Produite par Osamu Tezuka, le père du Roi Léo et d’Astro Boy, il s’agit du dernier opus d’une trilogie de dessins animés pour adultes comprenant Les Milles et une nuit (1969) et Cléopâtre (1970). Ce véritable opéra-rock à la folle imagination s’inscrit dans la culture underground et érotique de l’époque, proche autant du baroque de Shuji Terayama que du cinéma pink du révolutionnaire Koji Wakamatsu. Comme chez l’auteur de La Vierge violente, les tortures dont est l’objet la sorcière ne servent pas une apologie de la soumission mais au contraire de la libération féminine.
Si on reconnait le style de Tezuka dans les deux premiers films de la trilogie, Eiichi Yamamoto conçoit Belladonna comme une aventure graphique inédite : parfois seulement crayonnés, aucun dessin n’est lisse et les encres et aquarelles produisent des matières mouvantes et inattendues. Empruntant à l’Art Nouveau, Gustav Klimt, Aubrey Beardsley mais aussi au Yellow Submarine de George Dunning, il s’agit davantage d’une série d’illustrations à l’animation parfois succincte mais hypnotique.
Sa beauté réside dans ses transformations symbolistes : le corps de Belladonna se fend en deux à partir du sexe dans un geyser de sang qui se transforme en vol de chauves-souris. Autre scène folle : la jouissance éperdue de la sorcière nue, engloutie dans l’ombre gigantesque du prince des ténèbres (auquel le mythique Tatsuya Nakadai prête sa voix) qui se dilate, et se contracte autour de son corps et blanc. Avec sa cohorte de femmes brûlées, torturées ou crucifiées de peur que leur jouissance ne dévore le monde, Belladonna respecte à la lettre le caractère visionnaire et féministe du livre de Michelet.

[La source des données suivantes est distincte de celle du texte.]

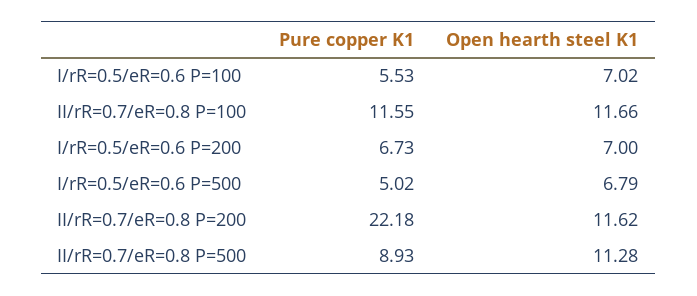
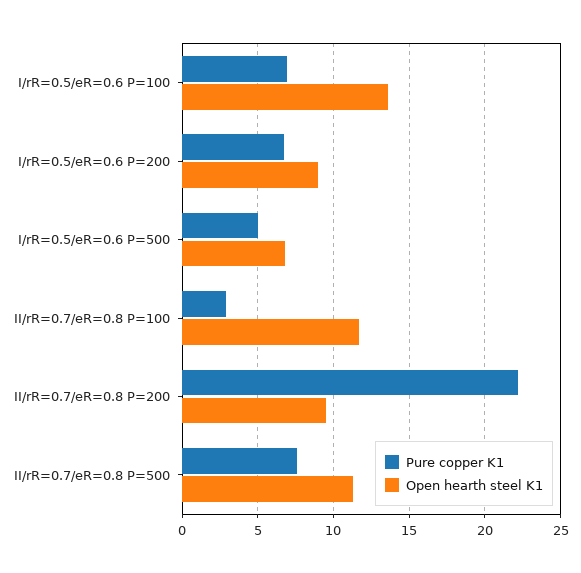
  {
    "Pure copper K1": {
-     "I/rR=0.5/eR=0.6 P=100": 5.53,
+     "I/rR=0.5/eR=0.6 P=100": 7,
-     "II/rR=0.7/eR=0.8 P=100": 11.55,
+     "II/rR=0.7/eR=0.8 P=100": 3,
      "I/rR=0.5/eR=0.6 P=200": 6.73,
      "I/rR=0.5/eR=0.6 P=500": 5.02,
      "II/rR=0.7/eR=0.8 P=200": 22.18,
-     "II/rR=0.7/eR=0.8 P=500": 8.93
+     "II/rR=0.7/eR=0.8 P=500": 7.5
    },
    "Open hearth steel K1": {
-     "I/rR=0.5/eR=0.6 P=100": 7.02,
+     "I/rR=0.5/eR=0.6 P=100": 13.5,
      "II/rR=0.7/eR=0.8 P=100": 11.66,
-     "I/rR=0.5/eR=0.6 P=200": 7,
+     "I/rR=0.5/eR=0.6 P=200": 9,
      "I/rR=0.5/eR=0.6 P=500": 6.79,
-     "II/rR=0.7/eR=0.8 P=200": 11.62,
+     "II/rR=0.7/eR=0.8 P=200": 9.5,
      "II/rR=0.7/eR=0.8 P=500": 11.28
    }
  }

Le 24 septembre 2011, j’avais trouvé à la foire du cinéma d’Argenteuil, ce jeu complet de photos d’exploitation françaises, accompagnant sa sortie en 1976.


On a peu d’informations sur Kuni Fukai, le directeur artistique de Belladonna, sinon qu’il s’agit d’un illustrateur né en 1935, et qu’il serait encore vivant. Une autre de ses collaborations, moins flamboyante visuelle est Hoshi no Orpheus (1978) de Takashi d’après les métamorphoses d’Ovide. Une collecte d’image permet de constater que Belladonna est l’application directe de son style et de ses techniques telle que l’aquarelle. Jeanne la sorcière apparaît comme l’idéal féminin de Kuni Fukai.

Si Beardsley et Klimt sont les influences revendiquées de Kuni Fuka, on peut déceler des correspondances avec le travail du dessinateur allemand Alastair (Baron Hans Henning Voigt, 1887 – 1969), pendant germanique d’Aubrey Beardsley. Ce grand décadent habillé de satin blanc, est surtout connu pour ses illustrations du Sphinx d’Oscar Wilde et de Carmen de Mérimée.

Autre influence perceptible : l'univeres moyenâgeux de l’irlandais Harry Clarke (1889-1931), grand illustrateur de Poe et d’Andersen.